Are you their bedfellows and allies whenever it suits your purposes? Or does truth matter?

  • Barnaby Joyce for instance. Pushing his profoundly mistaken belief that an Indigenous Voice to Australia's Parliament is a constitutional abomination, how many times will he share a platform with those racists (as he did in Tamworth in March)?

  • Peter Dutton's LNP is another, placing One Nation second on its voting preference list for the Senate in Queensland in the 2022 election. Second Pete?

  • Coalition silence on the despicably homophobic tweet of One Nation's (my ego over any sense of decency) Mark Latham.

It's not true that the 18th Century philosopher Edmund Burke actually said or wrote, “the only thing necessary for the triumph of evil is for good men to do nothing.” And in many ways that wrongly attributed phrase isn't even correct. But we know what folk mean when they repeat it.

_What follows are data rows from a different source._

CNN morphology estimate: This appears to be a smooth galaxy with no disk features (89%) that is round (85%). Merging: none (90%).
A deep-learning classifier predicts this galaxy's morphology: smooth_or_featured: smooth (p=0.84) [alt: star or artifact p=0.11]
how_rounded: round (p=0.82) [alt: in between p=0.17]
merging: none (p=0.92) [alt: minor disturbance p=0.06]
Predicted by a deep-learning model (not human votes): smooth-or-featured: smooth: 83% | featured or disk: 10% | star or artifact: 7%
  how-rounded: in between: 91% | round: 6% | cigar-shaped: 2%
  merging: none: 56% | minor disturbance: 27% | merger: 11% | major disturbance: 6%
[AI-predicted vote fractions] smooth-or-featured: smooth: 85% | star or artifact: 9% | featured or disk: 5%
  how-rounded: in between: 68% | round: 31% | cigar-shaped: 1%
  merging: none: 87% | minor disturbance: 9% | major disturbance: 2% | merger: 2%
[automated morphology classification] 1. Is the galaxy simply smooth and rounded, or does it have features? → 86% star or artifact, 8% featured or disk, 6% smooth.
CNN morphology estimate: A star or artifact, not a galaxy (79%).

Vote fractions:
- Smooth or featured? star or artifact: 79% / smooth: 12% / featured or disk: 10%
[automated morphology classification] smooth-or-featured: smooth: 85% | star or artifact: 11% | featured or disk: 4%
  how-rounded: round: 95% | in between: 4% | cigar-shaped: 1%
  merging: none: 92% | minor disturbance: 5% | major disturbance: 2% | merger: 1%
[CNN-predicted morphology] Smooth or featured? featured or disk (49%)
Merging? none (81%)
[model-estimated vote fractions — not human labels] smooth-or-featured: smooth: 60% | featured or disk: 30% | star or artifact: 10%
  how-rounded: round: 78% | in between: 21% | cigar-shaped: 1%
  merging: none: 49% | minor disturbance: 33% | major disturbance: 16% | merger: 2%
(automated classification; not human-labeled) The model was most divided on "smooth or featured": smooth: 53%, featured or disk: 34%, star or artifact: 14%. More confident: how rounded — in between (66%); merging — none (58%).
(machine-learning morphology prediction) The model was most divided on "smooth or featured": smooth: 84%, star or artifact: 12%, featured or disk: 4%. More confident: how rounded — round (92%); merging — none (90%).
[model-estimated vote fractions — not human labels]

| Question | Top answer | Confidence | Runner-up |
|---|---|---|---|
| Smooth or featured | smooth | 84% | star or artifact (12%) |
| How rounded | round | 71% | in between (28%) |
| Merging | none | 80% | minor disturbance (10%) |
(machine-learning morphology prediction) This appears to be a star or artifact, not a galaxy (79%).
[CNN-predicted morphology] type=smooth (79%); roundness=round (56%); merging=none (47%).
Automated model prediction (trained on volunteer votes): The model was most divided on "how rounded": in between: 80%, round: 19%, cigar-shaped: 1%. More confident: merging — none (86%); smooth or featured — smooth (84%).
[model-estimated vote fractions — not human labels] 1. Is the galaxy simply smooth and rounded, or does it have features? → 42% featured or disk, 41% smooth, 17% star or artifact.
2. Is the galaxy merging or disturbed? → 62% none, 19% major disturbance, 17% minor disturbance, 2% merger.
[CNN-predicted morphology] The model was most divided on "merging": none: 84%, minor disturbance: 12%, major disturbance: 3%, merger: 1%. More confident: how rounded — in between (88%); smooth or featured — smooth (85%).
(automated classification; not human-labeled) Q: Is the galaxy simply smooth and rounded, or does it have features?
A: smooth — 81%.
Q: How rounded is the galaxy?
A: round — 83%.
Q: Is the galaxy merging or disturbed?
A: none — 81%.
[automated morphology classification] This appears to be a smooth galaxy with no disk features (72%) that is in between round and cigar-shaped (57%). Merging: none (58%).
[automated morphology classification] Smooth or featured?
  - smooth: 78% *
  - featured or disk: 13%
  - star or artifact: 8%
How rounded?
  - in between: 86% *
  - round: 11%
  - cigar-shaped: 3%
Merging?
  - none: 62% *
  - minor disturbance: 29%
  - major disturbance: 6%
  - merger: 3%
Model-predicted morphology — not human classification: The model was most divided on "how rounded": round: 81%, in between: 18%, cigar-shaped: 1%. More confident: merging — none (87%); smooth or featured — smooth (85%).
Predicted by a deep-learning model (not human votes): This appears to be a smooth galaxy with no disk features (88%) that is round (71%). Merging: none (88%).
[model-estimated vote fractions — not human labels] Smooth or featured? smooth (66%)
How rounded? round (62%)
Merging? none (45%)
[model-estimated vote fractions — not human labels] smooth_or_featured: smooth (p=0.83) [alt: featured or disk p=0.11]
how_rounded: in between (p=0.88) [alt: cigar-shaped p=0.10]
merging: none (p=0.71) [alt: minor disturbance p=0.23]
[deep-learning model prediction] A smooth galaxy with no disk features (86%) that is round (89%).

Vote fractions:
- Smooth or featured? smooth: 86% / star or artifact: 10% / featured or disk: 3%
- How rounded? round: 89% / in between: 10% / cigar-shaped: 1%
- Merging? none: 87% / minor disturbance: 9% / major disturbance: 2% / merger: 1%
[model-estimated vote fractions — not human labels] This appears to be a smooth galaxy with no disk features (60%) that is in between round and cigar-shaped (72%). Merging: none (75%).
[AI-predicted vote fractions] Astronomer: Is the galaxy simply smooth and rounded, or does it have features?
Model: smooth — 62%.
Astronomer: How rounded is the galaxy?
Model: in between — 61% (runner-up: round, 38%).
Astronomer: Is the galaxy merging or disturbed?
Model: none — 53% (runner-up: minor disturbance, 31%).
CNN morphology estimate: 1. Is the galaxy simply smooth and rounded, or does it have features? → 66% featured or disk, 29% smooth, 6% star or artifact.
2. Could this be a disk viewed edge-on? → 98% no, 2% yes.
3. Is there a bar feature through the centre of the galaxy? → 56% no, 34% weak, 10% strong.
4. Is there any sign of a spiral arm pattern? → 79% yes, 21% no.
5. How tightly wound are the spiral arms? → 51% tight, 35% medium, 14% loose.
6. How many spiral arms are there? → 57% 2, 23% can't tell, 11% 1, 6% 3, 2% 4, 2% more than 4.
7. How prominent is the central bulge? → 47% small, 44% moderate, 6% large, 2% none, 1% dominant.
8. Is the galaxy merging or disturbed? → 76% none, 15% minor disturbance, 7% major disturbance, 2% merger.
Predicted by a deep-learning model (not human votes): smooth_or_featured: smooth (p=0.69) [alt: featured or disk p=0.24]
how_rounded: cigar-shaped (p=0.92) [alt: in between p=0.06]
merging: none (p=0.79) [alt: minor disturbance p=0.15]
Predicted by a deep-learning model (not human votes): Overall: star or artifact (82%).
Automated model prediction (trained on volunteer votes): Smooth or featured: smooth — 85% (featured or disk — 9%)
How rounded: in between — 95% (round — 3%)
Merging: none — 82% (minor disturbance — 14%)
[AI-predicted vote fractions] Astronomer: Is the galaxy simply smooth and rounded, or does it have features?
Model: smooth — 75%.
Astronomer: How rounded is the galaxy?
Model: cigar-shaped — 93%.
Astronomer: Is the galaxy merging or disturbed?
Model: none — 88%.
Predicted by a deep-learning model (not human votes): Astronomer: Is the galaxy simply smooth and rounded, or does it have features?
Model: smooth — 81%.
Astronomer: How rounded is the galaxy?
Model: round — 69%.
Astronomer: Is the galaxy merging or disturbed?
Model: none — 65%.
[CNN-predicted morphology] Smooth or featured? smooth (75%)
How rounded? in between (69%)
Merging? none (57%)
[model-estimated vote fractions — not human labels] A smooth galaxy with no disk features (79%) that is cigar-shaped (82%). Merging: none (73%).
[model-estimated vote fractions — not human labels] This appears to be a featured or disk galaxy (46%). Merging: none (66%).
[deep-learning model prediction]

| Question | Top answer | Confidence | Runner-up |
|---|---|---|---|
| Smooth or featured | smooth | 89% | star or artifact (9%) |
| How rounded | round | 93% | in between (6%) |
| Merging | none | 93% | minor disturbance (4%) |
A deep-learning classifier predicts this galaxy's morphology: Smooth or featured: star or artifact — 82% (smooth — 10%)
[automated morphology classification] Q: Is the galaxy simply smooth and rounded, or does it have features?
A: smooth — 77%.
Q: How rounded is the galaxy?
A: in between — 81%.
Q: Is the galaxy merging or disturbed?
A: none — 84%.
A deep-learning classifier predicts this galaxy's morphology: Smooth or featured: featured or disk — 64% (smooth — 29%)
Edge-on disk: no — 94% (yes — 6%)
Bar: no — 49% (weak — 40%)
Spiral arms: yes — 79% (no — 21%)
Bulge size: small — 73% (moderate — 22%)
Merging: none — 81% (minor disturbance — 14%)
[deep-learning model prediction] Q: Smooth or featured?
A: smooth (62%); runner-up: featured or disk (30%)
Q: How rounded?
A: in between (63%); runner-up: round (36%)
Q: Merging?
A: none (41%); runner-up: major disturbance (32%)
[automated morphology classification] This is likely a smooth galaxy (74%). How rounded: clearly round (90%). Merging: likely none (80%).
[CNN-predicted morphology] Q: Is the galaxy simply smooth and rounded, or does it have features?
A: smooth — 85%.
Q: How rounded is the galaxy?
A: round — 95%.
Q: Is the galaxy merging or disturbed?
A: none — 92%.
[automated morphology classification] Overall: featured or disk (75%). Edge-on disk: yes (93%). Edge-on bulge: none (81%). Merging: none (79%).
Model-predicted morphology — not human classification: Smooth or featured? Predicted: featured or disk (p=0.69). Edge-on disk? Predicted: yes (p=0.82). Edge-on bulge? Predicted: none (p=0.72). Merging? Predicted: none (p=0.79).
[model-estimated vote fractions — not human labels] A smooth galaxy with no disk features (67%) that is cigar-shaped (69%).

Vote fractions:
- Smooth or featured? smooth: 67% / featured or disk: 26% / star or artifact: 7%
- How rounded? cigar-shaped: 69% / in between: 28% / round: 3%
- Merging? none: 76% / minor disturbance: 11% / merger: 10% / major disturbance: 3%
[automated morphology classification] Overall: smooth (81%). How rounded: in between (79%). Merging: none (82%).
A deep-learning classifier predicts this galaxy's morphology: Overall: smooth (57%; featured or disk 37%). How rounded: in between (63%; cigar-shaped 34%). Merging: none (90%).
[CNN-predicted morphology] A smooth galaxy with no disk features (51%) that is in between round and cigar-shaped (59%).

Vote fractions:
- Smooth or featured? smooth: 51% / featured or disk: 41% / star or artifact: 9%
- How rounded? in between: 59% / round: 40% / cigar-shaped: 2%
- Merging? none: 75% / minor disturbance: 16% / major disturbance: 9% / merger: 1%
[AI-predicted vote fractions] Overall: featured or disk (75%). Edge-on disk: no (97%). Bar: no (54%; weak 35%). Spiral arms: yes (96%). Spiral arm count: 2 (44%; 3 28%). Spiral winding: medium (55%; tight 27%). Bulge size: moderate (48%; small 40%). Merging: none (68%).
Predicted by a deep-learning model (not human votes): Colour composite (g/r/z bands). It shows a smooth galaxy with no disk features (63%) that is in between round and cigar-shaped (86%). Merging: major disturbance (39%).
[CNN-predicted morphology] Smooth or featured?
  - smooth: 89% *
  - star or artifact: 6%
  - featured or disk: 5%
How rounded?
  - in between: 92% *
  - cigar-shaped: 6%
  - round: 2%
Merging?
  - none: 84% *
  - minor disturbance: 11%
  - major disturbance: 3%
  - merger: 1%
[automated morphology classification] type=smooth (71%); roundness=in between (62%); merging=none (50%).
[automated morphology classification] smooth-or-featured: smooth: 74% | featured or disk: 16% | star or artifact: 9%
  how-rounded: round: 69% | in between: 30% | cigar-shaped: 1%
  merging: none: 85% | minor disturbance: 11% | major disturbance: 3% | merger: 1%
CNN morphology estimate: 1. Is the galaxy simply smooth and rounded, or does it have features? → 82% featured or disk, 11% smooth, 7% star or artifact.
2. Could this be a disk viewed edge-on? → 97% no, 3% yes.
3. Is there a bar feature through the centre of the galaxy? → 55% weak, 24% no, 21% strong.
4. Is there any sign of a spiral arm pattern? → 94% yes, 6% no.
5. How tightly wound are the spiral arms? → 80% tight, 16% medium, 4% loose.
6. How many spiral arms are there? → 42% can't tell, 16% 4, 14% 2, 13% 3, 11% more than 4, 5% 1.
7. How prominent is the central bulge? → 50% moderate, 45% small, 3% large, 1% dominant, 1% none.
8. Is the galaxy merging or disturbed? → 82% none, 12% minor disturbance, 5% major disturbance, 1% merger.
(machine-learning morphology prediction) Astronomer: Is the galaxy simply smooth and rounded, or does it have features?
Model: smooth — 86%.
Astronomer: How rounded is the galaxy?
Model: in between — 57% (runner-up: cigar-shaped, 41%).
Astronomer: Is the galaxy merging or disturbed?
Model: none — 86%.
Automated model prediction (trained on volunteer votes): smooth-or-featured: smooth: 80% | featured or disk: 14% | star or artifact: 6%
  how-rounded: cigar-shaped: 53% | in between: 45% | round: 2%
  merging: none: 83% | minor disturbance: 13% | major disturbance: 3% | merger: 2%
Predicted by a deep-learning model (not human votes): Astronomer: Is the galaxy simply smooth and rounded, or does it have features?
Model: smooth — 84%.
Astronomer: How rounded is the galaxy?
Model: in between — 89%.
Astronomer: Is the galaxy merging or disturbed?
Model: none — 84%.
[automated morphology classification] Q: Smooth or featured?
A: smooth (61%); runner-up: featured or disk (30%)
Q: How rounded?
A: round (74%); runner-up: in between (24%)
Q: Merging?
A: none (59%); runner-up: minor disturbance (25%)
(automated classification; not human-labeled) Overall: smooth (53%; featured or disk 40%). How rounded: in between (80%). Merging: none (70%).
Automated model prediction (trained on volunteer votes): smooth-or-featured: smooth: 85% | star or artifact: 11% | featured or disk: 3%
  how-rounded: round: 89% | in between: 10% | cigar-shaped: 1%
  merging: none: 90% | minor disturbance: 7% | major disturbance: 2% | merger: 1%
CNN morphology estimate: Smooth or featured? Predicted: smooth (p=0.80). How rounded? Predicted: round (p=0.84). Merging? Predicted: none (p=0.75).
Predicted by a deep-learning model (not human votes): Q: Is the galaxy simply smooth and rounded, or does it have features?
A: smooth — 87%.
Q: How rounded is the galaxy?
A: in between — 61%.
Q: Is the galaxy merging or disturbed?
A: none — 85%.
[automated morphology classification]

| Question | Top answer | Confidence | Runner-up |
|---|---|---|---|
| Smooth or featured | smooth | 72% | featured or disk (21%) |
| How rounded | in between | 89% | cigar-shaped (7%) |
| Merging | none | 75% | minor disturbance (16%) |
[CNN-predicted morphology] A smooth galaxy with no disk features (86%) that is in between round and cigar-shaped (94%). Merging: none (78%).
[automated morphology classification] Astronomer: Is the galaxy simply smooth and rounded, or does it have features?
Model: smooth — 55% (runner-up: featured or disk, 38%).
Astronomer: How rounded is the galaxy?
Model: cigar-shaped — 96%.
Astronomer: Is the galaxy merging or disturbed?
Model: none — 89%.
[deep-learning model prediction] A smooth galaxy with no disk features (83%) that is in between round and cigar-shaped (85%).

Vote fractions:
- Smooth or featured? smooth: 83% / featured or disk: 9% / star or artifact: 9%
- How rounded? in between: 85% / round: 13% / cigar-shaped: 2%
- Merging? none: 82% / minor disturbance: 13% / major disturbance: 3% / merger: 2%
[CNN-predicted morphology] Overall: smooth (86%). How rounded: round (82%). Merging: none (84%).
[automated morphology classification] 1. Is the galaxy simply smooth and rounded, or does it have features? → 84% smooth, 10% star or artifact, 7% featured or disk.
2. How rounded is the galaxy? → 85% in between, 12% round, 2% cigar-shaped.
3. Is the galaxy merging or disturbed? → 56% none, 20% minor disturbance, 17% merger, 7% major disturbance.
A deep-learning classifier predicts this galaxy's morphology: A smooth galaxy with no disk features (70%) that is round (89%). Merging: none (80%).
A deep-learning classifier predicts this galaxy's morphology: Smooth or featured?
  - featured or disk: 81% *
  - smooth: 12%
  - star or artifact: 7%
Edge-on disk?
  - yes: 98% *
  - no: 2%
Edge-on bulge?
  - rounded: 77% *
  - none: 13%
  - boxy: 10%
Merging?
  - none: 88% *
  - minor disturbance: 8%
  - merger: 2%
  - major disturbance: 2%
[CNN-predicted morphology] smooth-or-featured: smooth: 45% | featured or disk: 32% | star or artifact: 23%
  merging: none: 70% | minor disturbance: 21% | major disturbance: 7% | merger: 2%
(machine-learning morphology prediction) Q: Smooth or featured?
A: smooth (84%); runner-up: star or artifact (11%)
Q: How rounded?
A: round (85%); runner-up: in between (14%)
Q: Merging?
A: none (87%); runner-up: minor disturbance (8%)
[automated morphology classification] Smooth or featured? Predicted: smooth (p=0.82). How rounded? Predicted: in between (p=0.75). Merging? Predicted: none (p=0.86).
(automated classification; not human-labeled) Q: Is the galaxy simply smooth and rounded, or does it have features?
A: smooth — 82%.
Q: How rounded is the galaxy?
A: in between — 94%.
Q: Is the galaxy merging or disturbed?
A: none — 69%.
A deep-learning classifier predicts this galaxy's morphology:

Nevertheless, the approach of 'hear no evil, see no evil, speak no evil' from the faux innocents and nativist bedfellows of the political far-Right is nothing but troubling. Just look at the mess that the big orange buffoon in America has created for the rabble that used to think of itself as the party of the moral majority (wrongly, of course).


Here in Australia, I believe we must never acquiesce to such silence, indifference or hate.


I still believe that love is kind.


And we will not allow the haters to win.


People with disability -- people like me -- are unapologetically here. We're going nowhere, except forward to claim our full human rights.


So ... these ideas still matter. Nothing about us without us. Defend the NDIS.

Every Australian Counts campaign logo
There's a reason we call it Every Australian Counts, Pauline. Because EVERY Australian counts.